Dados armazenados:

- - - - - - -

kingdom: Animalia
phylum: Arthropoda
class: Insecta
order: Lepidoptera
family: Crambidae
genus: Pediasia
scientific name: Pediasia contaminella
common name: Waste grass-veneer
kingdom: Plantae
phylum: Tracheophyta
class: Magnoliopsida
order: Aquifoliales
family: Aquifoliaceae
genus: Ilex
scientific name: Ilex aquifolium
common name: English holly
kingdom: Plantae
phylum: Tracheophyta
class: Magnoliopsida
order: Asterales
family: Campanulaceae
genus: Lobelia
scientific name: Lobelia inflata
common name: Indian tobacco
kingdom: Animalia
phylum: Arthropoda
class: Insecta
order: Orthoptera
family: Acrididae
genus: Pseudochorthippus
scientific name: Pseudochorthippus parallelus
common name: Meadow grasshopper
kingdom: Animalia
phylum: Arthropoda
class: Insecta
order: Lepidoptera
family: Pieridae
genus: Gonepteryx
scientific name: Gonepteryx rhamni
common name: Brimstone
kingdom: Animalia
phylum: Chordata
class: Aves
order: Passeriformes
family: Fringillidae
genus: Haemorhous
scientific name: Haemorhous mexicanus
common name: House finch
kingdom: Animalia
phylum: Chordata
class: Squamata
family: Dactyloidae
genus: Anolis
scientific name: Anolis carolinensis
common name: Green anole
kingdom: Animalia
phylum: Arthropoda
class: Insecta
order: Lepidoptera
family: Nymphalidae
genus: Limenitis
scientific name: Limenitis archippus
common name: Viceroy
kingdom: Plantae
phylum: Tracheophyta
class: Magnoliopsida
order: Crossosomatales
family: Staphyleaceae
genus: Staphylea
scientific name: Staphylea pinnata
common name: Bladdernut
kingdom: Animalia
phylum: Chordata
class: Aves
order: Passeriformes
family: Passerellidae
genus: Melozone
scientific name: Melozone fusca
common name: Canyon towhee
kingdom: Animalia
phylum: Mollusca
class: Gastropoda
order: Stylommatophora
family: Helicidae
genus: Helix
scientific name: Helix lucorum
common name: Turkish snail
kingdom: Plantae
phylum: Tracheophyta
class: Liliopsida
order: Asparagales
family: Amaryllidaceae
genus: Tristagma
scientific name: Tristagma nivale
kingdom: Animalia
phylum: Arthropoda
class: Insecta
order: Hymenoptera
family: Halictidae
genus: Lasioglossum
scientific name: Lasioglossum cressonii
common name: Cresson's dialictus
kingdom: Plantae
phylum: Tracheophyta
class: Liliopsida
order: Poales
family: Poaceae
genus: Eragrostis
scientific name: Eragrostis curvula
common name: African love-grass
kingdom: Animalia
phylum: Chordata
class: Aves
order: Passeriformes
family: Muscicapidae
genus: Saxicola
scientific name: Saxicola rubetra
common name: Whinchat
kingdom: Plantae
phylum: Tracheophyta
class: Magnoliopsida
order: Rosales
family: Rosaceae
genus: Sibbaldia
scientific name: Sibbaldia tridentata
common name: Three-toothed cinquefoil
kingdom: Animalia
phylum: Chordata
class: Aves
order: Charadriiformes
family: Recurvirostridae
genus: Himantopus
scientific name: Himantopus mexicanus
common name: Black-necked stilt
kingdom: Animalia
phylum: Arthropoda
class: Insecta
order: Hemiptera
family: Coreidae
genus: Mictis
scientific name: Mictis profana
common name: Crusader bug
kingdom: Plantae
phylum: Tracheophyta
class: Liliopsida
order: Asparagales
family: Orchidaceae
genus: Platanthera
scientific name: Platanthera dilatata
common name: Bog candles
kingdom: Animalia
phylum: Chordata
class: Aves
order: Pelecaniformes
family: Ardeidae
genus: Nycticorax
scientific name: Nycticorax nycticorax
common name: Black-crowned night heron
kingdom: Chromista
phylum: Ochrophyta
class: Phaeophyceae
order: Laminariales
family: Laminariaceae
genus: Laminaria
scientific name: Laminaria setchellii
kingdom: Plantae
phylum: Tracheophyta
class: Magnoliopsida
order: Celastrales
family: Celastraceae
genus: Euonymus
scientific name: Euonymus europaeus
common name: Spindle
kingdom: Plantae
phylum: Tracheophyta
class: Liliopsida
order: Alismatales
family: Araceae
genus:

- - - - - - -

__SOBRE A TAREFA__:
Digite novamente todas as linhas dos registros acima, sem nenhuma alteração.

__RESPOSTA CORRETA__:
kingdom: Animalia
phylum: Arthropoda
class: Insecta
order: Lepidoptera
family: Crambidae
genus: Pediasia
scientific name: Pediasia contaminella
common name: Waste grass-veneer
kingdom: Plantae
phylum: Tracheophyta
class: Magnoliopsida
order: Aquifoliales
family: Aquifoliaceae
genus: Ilex
scientific name: Ilex aquifolium
common name: English holly
kingdom: Plantae
phylum: Tracheophyta
class: Magnoliopsida
order: Asterales
family: Campanulaceae
genus: Lobelia
scientific name: Lobelia inflata
common name: Indian tobacco
kingdom: Animalia
phylum: Arthropoda
class: Insecta
order: Orthoptera
family: Acrididae
genus: Pseudochorthippus
scientific name: Pseudochorthippus parallelus
common name: Meadow grasshopper
kingdom: Animalia
phylum: Arthropoda
class: Insecta
order: Lepidoptera
family: Pieridae
genus: Gonepteryx
scientific name: Gonepteryx rhamni
common name: Brimstone
kingdom: Animalia
phylum: Chordata
class: Aves
order: Passeriformes
family: Fringillidae
genus: Haemorhous
scientific name: Haemorhous mexicanus
common name: House finch
kingdom: Animalia
phylum: Chordata
class: Squamata
family: Dactyloidae
genus: Anolis
scientific name: Anolis carolinensis
common name: Green anole
kingdom: Animalia
phylum: Arthropoda
class: Insecta
order: Lepidoptera
family: Nymphalidae
genus: Limenitis
scientific name: Limenitis archippus
common name: Viceroy
kingdom: Plantae
phylum: Tracheophyta
class: Magnoliopsida
order: Crossosomatales
family: Staphyleaceae
genus: Staphylea
scientific name: Staphylea pinnata
common name: Bladdernut
kingdom: Animalia
phylum: Chordata
class: Aves
order: Passeriformes
family: Passerellidae
genus: Melozone
scientific name: Melozone fusca
common name: Canyon towhee
kingdom: Animalia
phylum: Mollusca
class: Gastropoda
order: Stylommatophora
family: Helicidae
genus: Helix
scientific name: Helix lucorum
common name: Turkish snail
kingdom: Plantae
phylum: Tracheophyta
class: Liliopsida
order: Asparagales
family: Amaryllidaceae
genus: Tristagma
scientific name: Tristagma nivale
kingdom: Animalia
phylum: Arthropoda
class: Insecta
order: Hymenoptera
family: Halictidae
genus: Lasioglossum
scientific name: Lasioglossum cressonii
common name: Cresson's dialictus
kingdom: Plantae
phylum: Tracheophyta
class: Liliopsida
order: Poales
family: Poaceae
genus: Eragrostis
scientific name: Eragrostis curvula
common name: African love-grass
kingdom: Animalia
phylum: Chordata
class: Aves
order: Passeriformes
family: Muscicapidae
genus: Saxicola
scientific name: Saxicola rubetra
common name: Whinchat
kingdom: Plantae
phylum: Tracheophyta
class: Magnoliopsida
order: Rosales
family: Rosaceae
genus: Sibbaldia
scientific name: Sibbaldia tridentata
common name: Three-toothed cinquefoil
kingdom: Animalia
phylum: Chordata
class: Aves
order: Charadriiformes
family: Recurvirostridae
genus: Himantopus
scientific name: Himantopus mexicanus
common name: Black-necked stilt
kingdom: Animalia
phylum: Arthropoda
class: Insecta
order: Hemiptera
family: Coreidae
genus: Mictis
scientific name: Mictis profana
common name: Crusader bug
kingdom: Plantae
phylum: Tracheophyta
class: Liliopsida
order: Asparagales
family: Orchidaceae
genus: Platanthera
scientific name: Platanthera dilatata
common name: Bog candles
kingdom: Animalia
phylum: Chordata
class: Aves
order: Pelecaniformes
family: Ardeidae
genus: Nycticorax
scientific name: Nycticorax nycticorax
common name: Black-crowned night heron
kingdom: Chromista
phylum: Ochrophyta
class: Phaeophyceae
order: Laminariales
family: Laminariaceae
genus: Laminaria
scientific name: Laminaria setchellii
kingdom: Plantae
phylum: Tracheophyta
class: Magnoliopsida
order: Celastrales
family: Celastraceae
genus: Euonymus
scientific name: Euonymus europaeus
common name: Spindle
kingdom: Plantae
phylum: Tracheophyta
class: Liliopsida
order: Alismatales
family: Araceae
genus:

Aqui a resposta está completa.